■ Problem description
From the listing below, copy out every line where the word "alveolar" appears.

■ Recorded data
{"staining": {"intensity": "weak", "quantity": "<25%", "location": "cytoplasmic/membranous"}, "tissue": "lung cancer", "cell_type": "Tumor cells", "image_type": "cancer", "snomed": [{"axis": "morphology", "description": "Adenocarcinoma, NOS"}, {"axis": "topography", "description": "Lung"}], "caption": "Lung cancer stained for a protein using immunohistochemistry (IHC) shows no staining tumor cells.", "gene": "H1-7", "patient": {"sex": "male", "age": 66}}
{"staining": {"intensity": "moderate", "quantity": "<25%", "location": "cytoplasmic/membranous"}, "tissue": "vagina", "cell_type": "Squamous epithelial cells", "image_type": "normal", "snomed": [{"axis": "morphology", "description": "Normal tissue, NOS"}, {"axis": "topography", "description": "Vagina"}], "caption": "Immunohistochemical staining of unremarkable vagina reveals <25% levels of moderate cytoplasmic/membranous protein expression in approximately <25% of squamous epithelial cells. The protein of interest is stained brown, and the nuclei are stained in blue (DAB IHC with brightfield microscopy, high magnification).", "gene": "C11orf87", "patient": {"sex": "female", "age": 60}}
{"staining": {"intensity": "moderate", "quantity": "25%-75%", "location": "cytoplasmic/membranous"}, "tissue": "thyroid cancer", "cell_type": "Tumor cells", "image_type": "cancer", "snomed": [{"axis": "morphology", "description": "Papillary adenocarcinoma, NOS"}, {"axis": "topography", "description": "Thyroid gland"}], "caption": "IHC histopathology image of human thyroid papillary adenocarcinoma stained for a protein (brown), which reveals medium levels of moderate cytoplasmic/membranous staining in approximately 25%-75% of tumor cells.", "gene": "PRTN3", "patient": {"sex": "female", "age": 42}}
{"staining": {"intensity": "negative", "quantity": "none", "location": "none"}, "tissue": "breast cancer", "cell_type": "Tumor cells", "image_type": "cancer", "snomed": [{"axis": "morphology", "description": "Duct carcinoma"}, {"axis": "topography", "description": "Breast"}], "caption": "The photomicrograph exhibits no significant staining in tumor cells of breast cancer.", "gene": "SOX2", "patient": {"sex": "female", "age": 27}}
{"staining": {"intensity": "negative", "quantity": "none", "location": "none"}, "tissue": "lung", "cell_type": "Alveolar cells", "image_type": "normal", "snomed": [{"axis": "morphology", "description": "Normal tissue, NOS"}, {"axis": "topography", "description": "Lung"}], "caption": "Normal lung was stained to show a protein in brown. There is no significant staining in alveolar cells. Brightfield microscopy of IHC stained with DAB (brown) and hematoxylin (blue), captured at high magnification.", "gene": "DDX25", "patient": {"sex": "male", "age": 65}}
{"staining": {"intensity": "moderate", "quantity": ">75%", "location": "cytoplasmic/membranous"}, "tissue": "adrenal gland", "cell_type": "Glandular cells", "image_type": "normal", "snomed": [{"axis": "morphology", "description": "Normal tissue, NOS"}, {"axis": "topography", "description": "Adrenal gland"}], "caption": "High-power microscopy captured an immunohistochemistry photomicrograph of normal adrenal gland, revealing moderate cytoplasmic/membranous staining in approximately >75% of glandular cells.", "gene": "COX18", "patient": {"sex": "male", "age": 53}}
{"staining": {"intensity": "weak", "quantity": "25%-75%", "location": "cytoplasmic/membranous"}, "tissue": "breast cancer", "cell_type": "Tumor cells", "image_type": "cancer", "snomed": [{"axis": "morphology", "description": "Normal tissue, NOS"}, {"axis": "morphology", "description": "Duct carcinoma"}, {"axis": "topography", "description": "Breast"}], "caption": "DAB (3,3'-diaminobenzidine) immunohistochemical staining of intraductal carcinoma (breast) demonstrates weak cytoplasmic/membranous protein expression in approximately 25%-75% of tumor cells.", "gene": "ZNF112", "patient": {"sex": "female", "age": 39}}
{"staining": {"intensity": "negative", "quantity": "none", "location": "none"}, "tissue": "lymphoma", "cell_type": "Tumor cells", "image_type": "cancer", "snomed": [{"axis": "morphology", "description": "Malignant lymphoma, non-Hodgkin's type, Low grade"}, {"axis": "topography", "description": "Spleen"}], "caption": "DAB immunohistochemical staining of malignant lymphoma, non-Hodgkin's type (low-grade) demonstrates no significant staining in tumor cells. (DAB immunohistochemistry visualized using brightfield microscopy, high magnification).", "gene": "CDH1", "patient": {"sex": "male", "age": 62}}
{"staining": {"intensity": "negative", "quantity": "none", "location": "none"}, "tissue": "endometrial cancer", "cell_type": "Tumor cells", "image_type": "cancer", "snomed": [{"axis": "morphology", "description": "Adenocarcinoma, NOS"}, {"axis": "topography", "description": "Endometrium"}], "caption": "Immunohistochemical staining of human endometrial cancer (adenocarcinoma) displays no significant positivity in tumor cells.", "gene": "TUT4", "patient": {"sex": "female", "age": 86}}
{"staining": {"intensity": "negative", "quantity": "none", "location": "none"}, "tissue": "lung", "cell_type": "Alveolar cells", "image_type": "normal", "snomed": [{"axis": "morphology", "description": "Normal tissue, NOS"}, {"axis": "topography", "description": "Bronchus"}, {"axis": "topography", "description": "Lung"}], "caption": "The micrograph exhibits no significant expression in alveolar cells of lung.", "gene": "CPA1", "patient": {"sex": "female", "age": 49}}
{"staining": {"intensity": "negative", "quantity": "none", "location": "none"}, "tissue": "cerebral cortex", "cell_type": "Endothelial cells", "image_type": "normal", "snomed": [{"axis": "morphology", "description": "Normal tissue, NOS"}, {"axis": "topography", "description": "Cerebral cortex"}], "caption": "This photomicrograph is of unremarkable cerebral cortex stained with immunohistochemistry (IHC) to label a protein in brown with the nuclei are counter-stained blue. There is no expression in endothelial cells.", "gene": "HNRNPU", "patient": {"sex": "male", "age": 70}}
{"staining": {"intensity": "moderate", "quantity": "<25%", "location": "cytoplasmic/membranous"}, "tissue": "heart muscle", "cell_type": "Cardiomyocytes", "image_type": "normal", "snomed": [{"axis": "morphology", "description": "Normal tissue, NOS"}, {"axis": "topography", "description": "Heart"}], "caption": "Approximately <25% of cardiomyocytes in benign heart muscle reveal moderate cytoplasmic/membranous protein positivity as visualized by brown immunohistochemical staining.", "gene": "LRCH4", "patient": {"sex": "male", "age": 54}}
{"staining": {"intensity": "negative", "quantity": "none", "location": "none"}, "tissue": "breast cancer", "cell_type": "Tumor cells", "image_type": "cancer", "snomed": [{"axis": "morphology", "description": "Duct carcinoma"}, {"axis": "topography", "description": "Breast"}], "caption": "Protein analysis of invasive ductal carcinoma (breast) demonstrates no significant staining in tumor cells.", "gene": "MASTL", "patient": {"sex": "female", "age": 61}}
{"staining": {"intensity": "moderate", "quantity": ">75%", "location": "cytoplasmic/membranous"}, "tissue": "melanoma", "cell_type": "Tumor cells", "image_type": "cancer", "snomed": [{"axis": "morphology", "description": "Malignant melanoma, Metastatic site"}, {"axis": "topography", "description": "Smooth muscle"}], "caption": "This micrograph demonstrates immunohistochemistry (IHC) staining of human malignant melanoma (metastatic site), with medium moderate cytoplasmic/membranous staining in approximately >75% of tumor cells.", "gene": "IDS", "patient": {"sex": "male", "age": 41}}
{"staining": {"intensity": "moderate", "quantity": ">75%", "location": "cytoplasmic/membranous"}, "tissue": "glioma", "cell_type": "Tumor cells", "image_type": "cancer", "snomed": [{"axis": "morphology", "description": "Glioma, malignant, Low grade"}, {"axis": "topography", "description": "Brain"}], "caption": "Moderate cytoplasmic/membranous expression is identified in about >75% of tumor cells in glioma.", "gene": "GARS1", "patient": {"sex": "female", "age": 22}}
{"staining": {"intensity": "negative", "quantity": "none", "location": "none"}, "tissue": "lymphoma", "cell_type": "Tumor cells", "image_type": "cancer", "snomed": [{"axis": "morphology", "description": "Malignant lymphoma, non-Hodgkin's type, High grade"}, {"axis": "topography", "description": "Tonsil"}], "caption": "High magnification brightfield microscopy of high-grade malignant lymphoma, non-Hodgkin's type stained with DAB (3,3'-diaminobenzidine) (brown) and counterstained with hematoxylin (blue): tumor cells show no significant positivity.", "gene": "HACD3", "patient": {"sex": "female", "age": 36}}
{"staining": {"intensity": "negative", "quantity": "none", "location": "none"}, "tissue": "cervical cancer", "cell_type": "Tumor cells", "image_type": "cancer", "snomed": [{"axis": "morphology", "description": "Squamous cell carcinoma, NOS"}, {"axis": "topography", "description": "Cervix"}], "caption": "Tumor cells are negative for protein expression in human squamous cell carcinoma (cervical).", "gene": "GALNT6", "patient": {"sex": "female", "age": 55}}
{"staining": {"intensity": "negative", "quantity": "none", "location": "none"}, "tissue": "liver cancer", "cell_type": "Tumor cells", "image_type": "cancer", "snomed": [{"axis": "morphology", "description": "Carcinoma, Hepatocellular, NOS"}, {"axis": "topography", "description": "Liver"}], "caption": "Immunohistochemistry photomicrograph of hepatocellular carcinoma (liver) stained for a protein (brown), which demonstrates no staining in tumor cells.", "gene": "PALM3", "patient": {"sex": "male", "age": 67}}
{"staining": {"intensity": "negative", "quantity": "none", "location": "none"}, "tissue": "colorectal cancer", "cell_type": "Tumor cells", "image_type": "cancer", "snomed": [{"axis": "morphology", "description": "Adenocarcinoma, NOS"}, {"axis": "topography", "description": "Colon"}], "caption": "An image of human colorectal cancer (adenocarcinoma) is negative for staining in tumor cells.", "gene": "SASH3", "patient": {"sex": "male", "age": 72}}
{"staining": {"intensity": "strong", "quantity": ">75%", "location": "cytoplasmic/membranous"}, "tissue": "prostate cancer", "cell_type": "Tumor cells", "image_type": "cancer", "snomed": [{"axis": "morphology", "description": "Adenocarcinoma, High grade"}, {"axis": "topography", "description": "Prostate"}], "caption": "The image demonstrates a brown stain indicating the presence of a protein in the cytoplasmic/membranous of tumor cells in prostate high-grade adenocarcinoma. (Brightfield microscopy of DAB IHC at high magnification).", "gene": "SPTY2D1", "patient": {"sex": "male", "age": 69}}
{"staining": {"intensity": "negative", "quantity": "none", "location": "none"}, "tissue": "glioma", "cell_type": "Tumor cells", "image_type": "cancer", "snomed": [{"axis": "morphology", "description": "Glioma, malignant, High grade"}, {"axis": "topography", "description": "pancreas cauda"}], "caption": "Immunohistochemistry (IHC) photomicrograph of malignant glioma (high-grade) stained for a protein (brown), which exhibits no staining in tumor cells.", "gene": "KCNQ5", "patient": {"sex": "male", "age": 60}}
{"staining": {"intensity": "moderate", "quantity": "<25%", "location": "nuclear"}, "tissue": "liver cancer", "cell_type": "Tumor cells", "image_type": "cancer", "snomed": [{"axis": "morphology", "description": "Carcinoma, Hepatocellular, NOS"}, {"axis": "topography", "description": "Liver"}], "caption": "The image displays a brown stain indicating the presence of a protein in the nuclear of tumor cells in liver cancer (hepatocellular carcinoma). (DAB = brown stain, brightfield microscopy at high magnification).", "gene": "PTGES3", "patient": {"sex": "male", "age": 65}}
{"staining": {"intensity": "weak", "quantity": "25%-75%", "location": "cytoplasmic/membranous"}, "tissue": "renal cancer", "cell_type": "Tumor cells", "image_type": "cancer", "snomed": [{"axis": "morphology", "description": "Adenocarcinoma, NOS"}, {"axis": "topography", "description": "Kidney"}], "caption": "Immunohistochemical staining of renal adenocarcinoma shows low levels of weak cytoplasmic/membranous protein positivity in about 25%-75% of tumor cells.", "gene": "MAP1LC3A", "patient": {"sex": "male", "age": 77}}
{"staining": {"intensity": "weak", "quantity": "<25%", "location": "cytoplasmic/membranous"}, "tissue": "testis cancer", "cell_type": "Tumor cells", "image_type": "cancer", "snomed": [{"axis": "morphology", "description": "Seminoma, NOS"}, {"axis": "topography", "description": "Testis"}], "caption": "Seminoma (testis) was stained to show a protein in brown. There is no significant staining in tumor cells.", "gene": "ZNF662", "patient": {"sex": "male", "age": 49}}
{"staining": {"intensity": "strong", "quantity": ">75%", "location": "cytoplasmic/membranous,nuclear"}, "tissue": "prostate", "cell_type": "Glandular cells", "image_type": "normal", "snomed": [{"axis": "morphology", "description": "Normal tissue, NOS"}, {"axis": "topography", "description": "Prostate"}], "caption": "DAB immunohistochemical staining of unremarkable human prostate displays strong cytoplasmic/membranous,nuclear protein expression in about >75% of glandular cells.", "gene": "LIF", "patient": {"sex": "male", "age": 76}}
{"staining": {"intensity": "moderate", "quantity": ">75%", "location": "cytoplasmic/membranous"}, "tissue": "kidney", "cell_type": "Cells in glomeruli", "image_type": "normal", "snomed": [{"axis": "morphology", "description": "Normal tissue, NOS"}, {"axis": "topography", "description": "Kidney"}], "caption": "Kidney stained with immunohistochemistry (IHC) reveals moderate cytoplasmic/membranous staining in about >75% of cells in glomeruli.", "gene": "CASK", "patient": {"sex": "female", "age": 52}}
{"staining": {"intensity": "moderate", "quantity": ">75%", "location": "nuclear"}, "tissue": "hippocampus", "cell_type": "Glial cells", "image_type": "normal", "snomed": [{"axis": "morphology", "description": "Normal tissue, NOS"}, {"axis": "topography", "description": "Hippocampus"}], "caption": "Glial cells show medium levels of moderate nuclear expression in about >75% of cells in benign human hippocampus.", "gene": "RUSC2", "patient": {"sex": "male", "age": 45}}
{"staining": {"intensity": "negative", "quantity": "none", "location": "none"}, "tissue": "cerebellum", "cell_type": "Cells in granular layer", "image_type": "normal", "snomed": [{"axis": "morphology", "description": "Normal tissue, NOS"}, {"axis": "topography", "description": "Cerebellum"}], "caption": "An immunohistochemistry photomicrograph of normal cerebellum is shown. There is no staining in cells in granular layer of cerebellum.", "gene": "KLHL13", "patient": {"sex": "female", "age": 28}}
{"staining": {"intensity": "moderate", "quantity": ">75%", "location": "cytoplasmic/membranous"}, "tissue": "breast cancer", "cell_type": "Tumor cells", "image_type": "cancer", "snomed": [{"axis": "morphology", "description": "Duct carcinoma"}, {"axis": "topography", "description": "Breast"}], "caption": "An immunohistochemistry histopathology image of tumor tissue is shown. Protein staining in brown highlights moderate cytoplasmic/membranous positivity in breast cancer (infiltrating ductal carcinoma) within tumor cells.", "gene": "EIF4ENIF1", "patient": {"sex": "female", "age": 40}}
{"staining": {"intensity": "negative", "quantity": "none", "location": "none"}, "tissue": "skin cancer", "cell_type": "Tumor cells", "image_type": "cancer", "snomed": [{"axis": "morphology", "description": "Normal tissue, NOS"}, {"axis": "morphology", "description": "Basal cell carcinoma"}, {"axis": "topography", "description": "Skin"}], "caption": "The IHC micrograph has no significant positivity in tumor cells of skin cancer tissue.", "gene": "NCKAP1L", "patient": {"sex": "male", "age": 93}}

■ Answer to this exercise
{"staining": {"intensity": "negative", "quantity": "none", "location": "none"}, "tissue": "lung", "cell_type": "Alveolar cells", "image_type": "normal", "snomed": [{"axis": "morphology", "description": "Normal tissue, NOS"}, {"axis": "topography", "description": "Lung"}], "caption": "Normal lung was stained to show a protein in brown. There is no significant staining in alveolar cells. Brightfield microscopy of IHC stained with DAB (brown) and hematoxylin (blue), captured at high magnification.", "gene": "DDX25", "patient": {"sex": "male", "age": 65}}
{"staining": {"intensity": "negative", "quantity": "none", "location": "none"}, "tissue": "lung", "cell_type": "Alveolar cells", "image_type": "normal", "snomed": [{"axis": "morphology", "description": "Normal tissue, NOS"}, {"axis": "topography", "description": "Bronchus"}, {"axis": "topography", "description": "Lung"}], "caption": "The micrograph exhibits no significant expression in alveolar cells of lung.", "gene": "CPA1", "patient": {"sex": "female", "age": 49}}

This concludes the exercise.